The bad news is that when people are consuming news on social media, their inclination to share that news with others interferes with their ability to assess its accuracy. The study presented the same false news headlines about Covid-19 to two groups of people: One group was asked if they would share those stories on social media, and the other evaluated their accuracy. The participants were 32.4 percent more likely to say they would share the headlines than they were to say those headlines were accurate.

"There does appear to be a disconnect between accuracy judgments and sharing intentions," says MIT professor David Rand, co-author of a new paper detailing the findings. "People are much more discerning when you ask them to judge the accuracy, compared to when you ask them whether they would share something or not."

The good news: A little bit of reflection can go a long way. Participants who were more likely to think critically, or who had more scientific knowledge, were less likely to share misinformation.

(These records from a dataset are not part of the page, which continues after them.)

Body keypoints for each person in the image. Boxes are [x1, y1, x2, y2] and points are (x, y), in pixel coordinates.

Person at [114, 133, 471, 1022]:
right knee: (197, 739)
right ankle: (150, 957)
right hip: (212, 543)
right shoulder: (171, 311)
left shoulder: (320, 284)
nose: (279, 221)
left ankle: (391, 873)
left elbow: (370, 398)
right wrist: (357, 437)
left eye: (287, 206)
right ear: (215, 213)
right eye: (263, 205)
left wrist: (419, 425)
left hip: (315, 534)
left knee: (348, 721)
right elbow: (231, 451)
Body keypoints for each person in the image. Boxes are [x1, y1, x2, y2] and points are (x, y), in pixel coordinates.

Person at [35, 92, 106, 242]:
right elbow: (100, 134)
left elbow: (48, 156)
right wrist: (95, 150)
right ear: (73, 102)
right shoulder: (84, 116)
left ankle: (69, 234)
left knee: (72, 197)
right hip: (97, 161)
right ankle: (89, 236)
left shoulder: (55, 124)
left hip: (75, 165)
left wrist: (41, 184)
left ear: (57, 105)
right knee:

And when asked directly about accuracy, most participants did reasonably well at telling true news headlines from false ones.

Moreover, the study offers a solution for over-sharing: When participants were asked to rate the accuracy of a single non-Covid-19 story at the start of their news-viewing sessions, the quality of the Covid-19 news they shared increased significantly.

"The idea is, if you nudge them about accuracy at the outset, people are more likely to be thinking about the concept of accuracy when they later choose what to share. So then they take accuracy into account more when they make their sharing decisions," explains Rand, who is the Erwin H. Schell Associate Professor with joint appointments at the MIT Sloan School of Management and the Department of Brain and Cognitive Sciences.